Via the Daily Dish, André Ford, a student in the architecture department at the Royal College of Art came up with a kind of grotesque final project for a class focusing on “how a dense and vertical architecture can bring back food production and consumption in the city.” Ford designed an apparatus that would give a whole new definition to the phrase “factory-farmed meat.”  He proposed that chickens bound for the pot on industrial farms be lobotomized early in life.

By removing the cerebral cortex of the chicken, its sensory perceptions are removed. It can be produced in a denser condition while remaining alive, and oblivious.  The feet will also be removed so the body of the chicken can be packed together in a dense volume.

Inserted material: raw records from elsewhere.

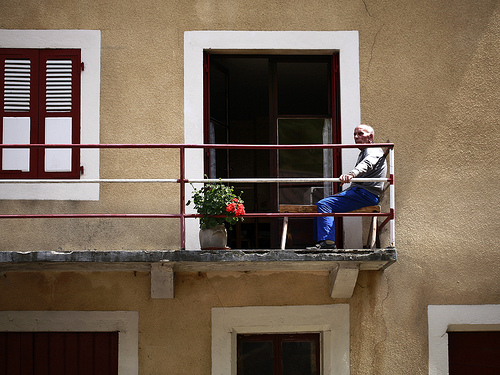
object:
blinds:
[1, 48, 86, 178]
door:
[203, 49, 342, 248]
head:
[354, 125, 375, 150]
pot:
[198, 223, 227, 250]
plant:
[185, 172, 248, 230]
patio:
[0, 130, 403, 300]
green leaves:
[185, 174, 226, 229]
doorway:
[182, 29, 363, 248]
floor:
[0, 249, 397, 273]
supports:
[146, 261, 359, 300]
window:
[0, 23, 104, 196]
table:
[0, 47, 86, 185]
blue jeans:
[314, 183, 382, 242]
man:
[306, 124, 388, 250]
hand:
[339, 174, 354, 186]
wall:
[0, 1, 499, 375]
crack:
[360, 0, 385, 77]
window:
[231, 328, 323, 375]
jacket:
[349, 146, 388, 198]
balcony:
[0, 139, 398, 299]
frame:
[1, 27, 102, 202]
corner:
[182, 30, 239, 73]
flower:
[226, 197, 246, 217]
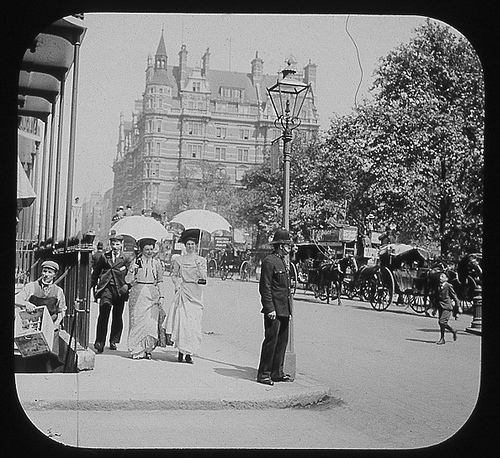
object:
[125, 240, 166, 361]
woman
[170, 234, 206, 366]
woman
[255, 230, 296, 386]
man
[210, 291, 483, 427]
street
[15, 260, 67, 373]
man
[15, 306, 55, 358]
crate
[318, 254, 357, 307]
horse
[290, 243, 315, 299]
carriage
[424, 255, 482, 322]
horse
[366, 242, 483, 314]
carriage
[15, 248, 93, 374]
stairs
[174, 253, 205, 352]
dress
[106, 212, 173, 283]
umbrella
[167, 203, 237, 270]
umbrella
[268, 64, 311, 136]
light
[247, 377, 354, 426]
corner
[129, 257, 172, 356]
dress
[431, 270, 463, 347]
boy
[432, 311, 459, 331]
knickers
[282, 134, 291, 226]
post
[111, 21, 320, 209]
building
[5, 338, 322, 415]
sidewalk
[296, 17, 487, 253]
trees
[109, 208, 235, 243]
umbrellas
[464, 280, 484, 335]
hydrant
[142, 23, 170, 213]
tower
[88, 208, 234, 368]
crowd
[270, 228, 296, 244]
hat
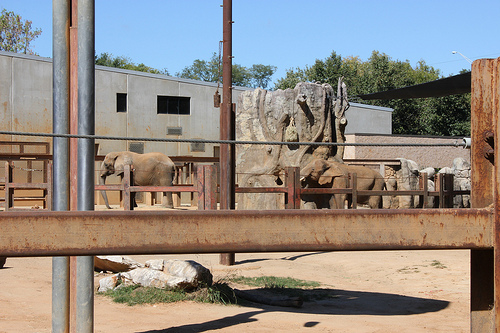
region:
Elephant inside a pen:
[83, 127, 189, 214]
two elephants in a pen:
[88, 128, 423, 207]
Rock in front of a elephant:
[242, 77, 359, 187]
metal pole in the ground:
[210, 15, 240, 206]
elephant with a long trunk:
[100, 168, 115, 209]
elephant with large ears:
[313, 164, 349, 181]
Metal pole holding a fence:
[28, 199, 483, 271]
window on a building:
[146, 88, 203, 121]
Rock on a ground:
[115, 250, 234, 319]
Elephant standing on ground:
[83, 120, 198, 221]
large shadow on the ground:
[146, 275, 445, 327]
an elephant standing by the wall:
[92, 151, 185, 206]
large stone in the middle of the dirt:
[227, 78, 345, 219]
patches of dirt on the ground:
[122, 265, 331, 299]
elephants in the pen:
[102, 149, 401, 211]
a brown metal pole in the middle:
[212, 2, 248, 272]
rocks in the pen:
[101, 256, 210, 291]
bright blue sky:
[8, 5, 498, 92]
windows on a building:
[111, 85, 195, 122]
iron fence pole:
[10, 164, 498, 260]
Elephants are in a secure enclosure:
[33, 47, 488, 297]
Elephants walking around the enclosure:
[60, 30, 495, 286]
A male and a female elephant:
[87, 62, 465, 267]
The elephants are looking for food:
[85, 50, 480, 300]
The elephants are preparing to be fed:
[82, 65, 473, 282]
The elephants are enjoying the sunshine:
[80, 65, 447, 275]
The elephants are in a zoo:
[85, 55, 485, 270]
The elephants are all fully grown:
[95, 90, 455, 286]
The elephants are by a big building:
[30, 60, 475, 305]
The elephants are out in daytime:
[75, 85, 466, 298]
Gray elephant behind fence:
[95, 148, 180, 205]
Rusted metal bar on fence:
[1, 204, 498, 246]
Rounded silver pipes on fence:
[53, 32, 96, 332]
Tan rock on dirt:
[101, 255, 217, 291]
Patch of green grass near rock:
[114, 281, 236, 301]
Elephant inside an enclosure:
[304, 158, 389, 208]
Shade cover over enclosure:
[358, 72, 498, 99]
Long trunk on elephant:
[97, 170, 115, 211]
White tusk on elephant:
[299, 173, 306, 181]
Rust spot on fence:
[479, 230, 485, 240]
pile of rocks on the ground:
[100, 255, 217, 303]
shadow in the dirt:
[179, 281, 437, 331]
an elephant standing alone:
[92, 143, 189, 206]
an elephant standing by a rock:
[285, 157, 399, 211]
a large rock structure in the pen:
[239, 83, 341, 208]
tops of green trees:
[2, 12, 492, 142]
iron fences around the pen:
[4, 139, 496, 253]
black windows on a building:
[110, 90, 201, 121]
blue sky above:
[3, 0, 498, 72]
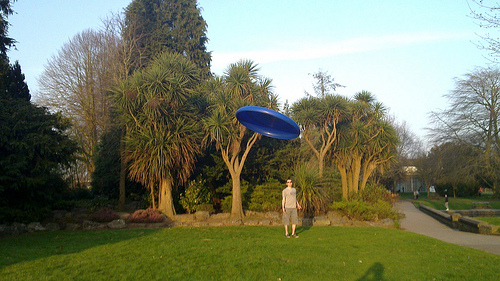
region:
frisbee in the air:
[241, 103, 305, 150]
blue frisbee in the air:
[225, 90, 310, 150]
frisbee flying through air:
[235, 94, 303, 154]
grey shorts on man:
[272, 208, 299, 230]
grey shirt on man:
[272, 187, 295, 207]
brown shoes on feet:
[275, 229, 298, 241]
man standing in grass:
[263, 174, 310, 258]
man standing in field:
[270, 176, 310, 241]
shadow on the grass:
[355, 259, 400, 279]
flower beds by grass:
[40, 206, 155, 243]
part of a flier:
[260, 115, 269, 120]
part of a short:
[285, 211, 301, 229]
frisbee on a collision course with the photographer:
[228, 98, 310, 149]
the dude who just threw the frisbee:
[275, 171, 308, 243]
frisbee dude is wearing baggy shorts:
[276, 171, 306, 242]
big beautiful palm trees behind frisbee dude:
[101, 47, 279, 229]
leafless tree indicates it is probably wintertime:
[27, 22, 138, 202]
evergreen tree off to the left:
[2, 0, 94, 232]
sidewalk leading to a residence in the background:
[377, 148, 497, 256]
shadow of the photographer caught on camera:
[351, 251, 393, 279]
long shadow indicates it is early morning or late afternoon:
[270, 171, 325, 246]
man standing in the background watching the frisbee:
[276, 173, 306, 239]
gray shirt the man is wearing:
[281, 184, 298, 209]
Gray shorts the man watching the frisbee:
[279, 206, 301, 228]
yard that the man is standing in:
[4, 223, 498, 280]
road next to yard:
[387, 196, 498, 262]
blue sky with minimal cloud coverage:
[4, 0, 497, 160]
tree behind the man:
[290, 93, 352, 178]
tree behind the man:
[111, 52, 213, 219]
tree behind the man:
[204, 54, 275, 221]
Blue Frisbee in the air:
[236, 100, 302, 144]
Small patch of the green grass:
[242, 248, 275, 270]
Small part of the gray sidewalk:
[422, 215, 438, 233]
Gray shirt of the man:
[283, 190, 295, 201]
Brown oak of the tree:
[228, 188, 246, 216]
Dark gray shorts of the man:
[284, 209, 295, 226]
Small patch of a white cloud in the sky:
[322, 43, 342, 54]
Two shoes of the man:
[286, 232, 300, 241]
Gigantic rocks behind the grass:
[184, 210, 209, 224]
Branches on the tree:
[51, 58, 84, 99]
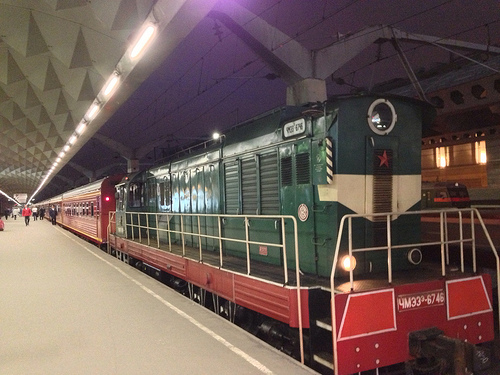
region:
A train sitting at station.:
[22, 38, 492, 373]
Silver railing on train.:
[107, 203, 498, 288]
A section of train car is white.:
[311, 162, 426, 217]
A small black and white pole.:
[321, 135, 339, 189]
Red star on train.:
[374, 143, 395, 170]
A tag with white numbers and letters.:
[384, 280, 451, 314]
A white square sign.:
[277, 118, 311, 140]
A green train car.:
[118, 114, 421, 268]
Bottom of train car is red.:
[108, 226, 499, 363]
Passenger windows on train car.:
[58, 193, 104, 223]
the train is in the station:
[1, 162, 139, 254]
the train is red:
[0, 171, 120, 243]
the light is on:
[95, 188, 116, 212]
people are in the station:
[5, 183, 70, 230]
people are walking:
[2, 191, 72, 235]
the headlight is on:
[301, 232, 397, 287]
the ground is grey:
[2, 227, 186, 359]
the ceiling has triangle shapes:
[0, 26, 101, 182]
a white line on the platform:
[19, 215, 204, 335]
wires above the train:
[80, 48, 293, 169]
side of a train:
[299, 242, 314, 256]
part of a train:
[222, 240, 233, 285]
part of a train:
[375, 161, 387, 172]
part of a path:
[196, 337, 212, 352]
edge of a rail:
[140, 272, 170, 327]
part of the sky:
[177, 95, 184, 110]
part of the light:
[62, 107, 68, 123]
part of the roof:
[90, 95, 95, 110]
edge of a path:
[142, 265, 165, 298]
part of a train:
[347, 145, 371, 190]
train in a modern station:
[18, 13, 483, 363]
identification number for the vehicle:
[395, 290, 445, 306]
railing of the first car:
[330, 210, 490, 275]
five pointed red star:
[370, 141, 396, 171]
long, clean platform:
[25, 270, 155, 370]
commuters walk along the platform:
[5, 195, 55, 225]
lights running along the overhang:
[80, 50, 145, 115]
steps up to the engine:
[300, 280, 340, 370]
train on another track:
[420, 170, 475, 215]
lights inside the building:
[421, 125, 496, 175]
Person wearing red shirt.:
[16, 205, 61, 217]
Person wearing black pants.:
[17, 212, 41, 232]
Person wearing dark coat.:
[42, 205, 59, 220]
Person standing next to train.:
[40, 200, 80, 228]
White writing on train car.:
[391, 278, 465, 305]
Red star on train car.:
[371, 148, 401, 173]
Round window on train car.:
[367, 100, 409, 133]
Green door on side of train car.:
[150, 183, 172, 232]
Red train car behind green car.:
[58, 178, 114, 248]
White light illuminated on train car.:
[328, 250, 377, 284]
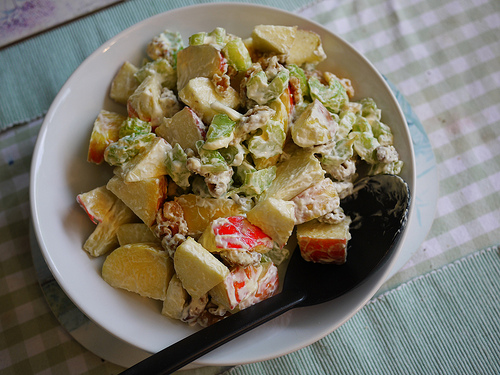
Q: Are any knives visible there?
A: No, there are no knives.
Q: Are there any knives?
A: No, there are no knives.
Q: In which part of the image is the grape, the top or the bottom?
A: The grape is in the top of the image.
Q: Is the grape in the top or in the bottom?
A: The grape is in the top of the image.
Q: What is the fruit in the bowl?
A: The fruit is a grape.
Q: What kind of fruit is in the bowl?
A: The fruit is a grape.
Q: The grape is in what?
A: The grape is in the bowl.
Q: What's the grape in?
A: The grape is in the bowl.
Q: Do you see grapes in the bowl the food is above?
A: Yes, there is a grape in the bowl.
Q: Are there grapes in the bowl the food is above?
A: Yes, there is a grape in the bowl.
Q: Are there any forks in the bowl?
A: No, there is a grape in the bowl.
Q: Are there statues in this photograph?
A: No, there are no statues.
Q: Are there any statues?
A: No, there are no statues.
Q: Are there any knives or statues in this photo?
A: No, there are no statues or knives.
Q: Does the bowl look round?
A: Yes, the bowl is round.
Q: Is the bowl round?
A: Yes, the bowl is round.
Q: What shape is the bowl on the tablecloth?
A: The bowl is round.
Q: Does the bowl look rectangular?
A: No, the bowl is round.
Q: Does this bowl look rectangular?
A: No, the bowl is round.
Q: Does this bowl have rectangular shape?
A: No, the bowl is round.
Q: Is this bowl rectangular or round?
A: The bowl is round.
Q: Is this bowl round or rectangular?
A: The bowl is round.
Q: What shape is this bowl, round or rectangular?
A: The bowl is round.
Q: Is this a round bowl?
A: Yes, this is a round bowl.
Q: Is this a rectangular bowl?
A: No, this is a round bowl.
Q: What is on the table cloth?
A: The bowl is on the table cloth.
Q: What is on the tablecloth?
A: The bowl is on the table cloth.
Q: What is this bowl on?
A: The bowl is on the tablecloth.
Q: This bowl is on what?
A: The bowl is on the tablecloth.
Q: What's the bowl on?
A: The bowl is on the tablecloth.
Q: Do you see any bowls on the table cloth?
A: Yes, there is a bowl on the table cloth.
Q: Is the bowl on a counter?
A: No, the bowl is on a tablecloth.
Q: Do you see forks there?
A: No, there are no forks.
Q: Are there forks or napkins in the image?
A: No, there are no forks or napkins.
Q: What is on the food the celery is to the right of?
A: The dressing is on the food.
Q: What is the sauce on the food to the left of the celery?
A: The sauce is a dressing.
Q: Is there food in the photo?
A: Yes, there is food.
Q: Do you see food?
A: Yes, there is food.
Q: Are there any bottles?
A: No, there are no bottles.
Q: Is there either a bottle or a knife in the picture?
A: No, there are no bottles or knives.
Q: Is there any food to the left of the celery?
A: Yes, there is food to the left of the celery.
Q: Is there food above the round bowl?
A: Yes, there is food above the bowl.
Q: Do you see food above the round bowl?
A: Yes, there is food above the bowl.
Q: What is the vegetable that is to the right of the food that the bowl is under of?
A: The vegetable is a celery.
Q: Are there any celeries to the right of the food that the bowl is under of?
A: Yes, there is a celery to the right of the food.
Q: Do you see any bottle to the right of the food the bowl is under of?
A: No, there is a celery to the right of the food.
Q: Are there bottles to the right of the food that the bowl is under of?
A: No, there is a celery to the right of the food.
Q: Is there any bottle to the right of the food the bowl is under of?
A: No, there is a celery to the right of the food.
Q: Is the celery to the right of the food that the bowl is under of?
A: Yes, the celery is to the right of the food.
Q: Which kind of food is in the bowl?
A: The food is a pecan.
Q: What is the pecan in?
A: The pecan is in the bowl.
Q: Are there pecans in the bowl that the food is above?
A: Yes, there is a pecan in the bowl.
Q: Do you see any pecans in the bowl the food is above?
A: Yes, there is a pecan in the bowl.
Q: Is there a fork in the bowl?
A: No, there is a pecan in the bowl.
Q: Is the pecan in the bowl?
A: Yes, the pecan is in the bowl.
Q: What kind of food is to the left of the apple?
A: The food is a pecan.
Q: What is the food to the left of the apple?
A: The food is a pecan.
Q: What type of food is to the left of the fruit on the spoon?
A: The food is a pecan.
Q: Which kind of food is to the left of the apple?
A: The food is a pecan.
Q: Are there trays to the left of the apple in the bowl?
A: No, there is a pecan to the left of the apple.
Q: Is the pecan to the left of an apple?
A: Yes, the pecan is to the left of an apple.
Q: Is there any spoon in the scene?
A: Yes, there is a spoon.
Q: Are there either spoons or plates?
A: Yes, there is a spoon.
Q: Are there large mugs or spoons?
A: Yes, there is a large spoon.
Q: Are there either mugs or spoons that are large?
A: Yes, the spoon is large.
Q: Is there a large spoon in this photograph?
A: Yes, there is a large spoon.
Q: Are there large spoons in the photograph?
A: Yes, there is a large spoon.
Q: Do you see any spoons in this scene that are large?
A: Yes, there is a large spoon.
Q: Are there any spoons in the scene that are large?
A: Yes, there is a spoon that is large.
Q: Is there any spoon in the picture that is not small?
A: Yes, there is a large spoon.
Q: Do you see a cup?
A: No, there are no cups.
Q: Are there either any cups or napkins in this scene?
A: No, there are no cups or napkins.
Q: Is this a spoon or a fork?
A: This is a spoon.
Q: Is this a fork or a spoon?
A: This is a spoon.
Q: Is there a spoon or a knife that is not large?
A: No, there is a spoon but it is large.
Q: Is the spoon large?
A: Yes, the spoon is large.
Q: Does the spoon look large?
A: Yes, the spoon is large.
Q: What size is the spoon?
A: The spoon is large.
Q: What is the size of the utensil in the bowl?
A: The spoon is large.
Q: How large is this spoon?
A: The spoon is large.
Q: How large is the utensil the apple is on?
A: The spoon is large.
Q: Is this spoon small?
A: No, the spoon is large.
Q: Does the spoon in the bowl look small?
A: No, the spoon is large.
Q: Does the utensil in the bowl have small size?
A: No, the spoon is large.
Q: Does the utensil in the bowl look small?
A: No, the spoon is large.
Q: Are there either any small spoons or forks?
A: No, there is a spoon but it is large.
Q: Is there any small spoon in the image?
A: No, there is a spoon but it is large.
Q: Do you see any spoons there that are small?
A: No, there is a spoon but it is large.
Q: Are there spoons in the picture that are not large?
A: No, there is a spoon but it is large.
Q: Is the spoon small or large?
A: The spoon is large.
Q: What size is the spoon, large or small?
A: The spoon is large.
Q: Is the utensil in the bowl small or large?
A: The spoon is large.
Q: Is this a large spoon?
A: Yes, this is a large spoon.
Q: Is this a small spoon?
A: No, this is a large spoon.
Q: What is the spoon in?
A: The spoon is in the bowl.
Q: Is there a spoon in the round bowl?
A: Yes, there is a spoon in the bowl.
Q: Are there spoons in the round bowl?
A: Yes, there is a spoon in the bowl.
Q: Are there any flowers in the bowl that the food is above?
A: No, there is a spoon in the bowl.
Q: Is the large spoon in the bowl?
A: Yes, the spoon is in the bowl.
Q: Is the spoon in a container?
A: No, the spoon is in the bowl.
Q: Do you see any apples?
A: Yes, there is an apple.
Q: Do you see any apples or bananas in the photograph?
A: Yes, there is an apple.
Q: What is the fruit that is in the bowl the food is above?
A: The fruit is an apple.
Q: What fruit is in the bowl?
A: The fruit is an apple.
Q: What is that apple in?
A: The apple is in the bowl.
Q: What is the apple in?
A: The apple is in the bowl.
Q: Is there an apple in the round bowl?
A: Yes, there is an apple in the bowl.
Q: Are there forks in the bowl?
A: No, there is an apple in the bowl.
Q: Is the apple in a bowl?
A: Yes, the apple is in a bowl.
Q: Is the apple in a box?
A: No, the apple is in a bowl.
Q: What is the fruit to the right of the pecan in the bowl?
A: The fruit is an apple.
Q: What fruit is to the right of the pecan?
A: The fruit is an apple.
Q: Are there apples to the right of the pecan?
A: Yes, there is an apple to the right of the pecan.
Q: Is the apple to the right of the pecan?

Food, water and air are delivered via an arterial network and excreta is removed in the same manner. Around 1000 chickens will be packed into each ‘leaf’, which forms part of a moving, productive system.

Most of my friends reacted with disgust when I shared the story, and I’m still trying to decide if that’s the right reaction.  Here’s where I stand: if it’s a given that we’re going to raise animals in unpleasant conditions, better to kill them early and just keep their bodies going artificially until we make use of them.  Though it seems preferable to not raise animals in conditions where they’d be better off brain-dead in the first place.

This is how the non-lobotomized chickens live

I don’t think the grotesqueness of Ford’s idea is sufficient to disqualify it.  My suspicion is that we’re reluctant to switch to a new, unpleasant system — even if it’s better than the status quo — because to choose to switch would imply a kind of assent.  We imagine that not overthrowing the old way is equivalent to remaining neutral, but a choice to maintain the current norms is still a choice.  Animals shouldn’t be tormented so that we can imagine our hands are clean.

If you want to reject Ford’s idea, I think you need to believe that it is meaningfully worse than the current system on industrial farms.  I can imagine a couple ways of making that argument.  The first point for the status quo is that, because we know the animals are capable of pain, we might be spurred to minimize that suffering.  Lobotomizing the animal frees us from that cognitive dissonance and probably locks us into the new system indefinitely.

But I’m really skeptical about the strategy of heightening the contradictions by making everything even worse.  The brutality of factory farming isn’t exactly a secret, but most people make their peace with their meals.  (I’ve been vegetarian since I was five, but this is because I’m a picky eater; I never had to take a moral stand on the issue).

I can also imagine arguing that, especially in my virtue ethics framework, it’s bad to be in the habit of turning off the sensory capacities of other living beings.  I certainly think this is an important point, but I’m not sure how much better it is to be in the habit of tormenting those beings in the first place.  Changing them from sensing animals to unperceiving ones seems less troubling when I remember our ultimate goal is to change them from live animals into dead ones.

I’d be quite interested in your instincts and explanations in the comment thread.  It’d be helpful if you’d give a sentence or two about your general approach to ethics (or metaphysical allegiances) so we know what framework you’re working in.  I’m still trying to thrash this one out.

Oh, and bonus question: if you disapprove of Ford’s idea, do you also disapprove of lab-grown meat — no animal involved?  I’m trying to pin down whether people are objecting to the ethics of lobotomizing chickens or the aesthetics of mechanized meat production.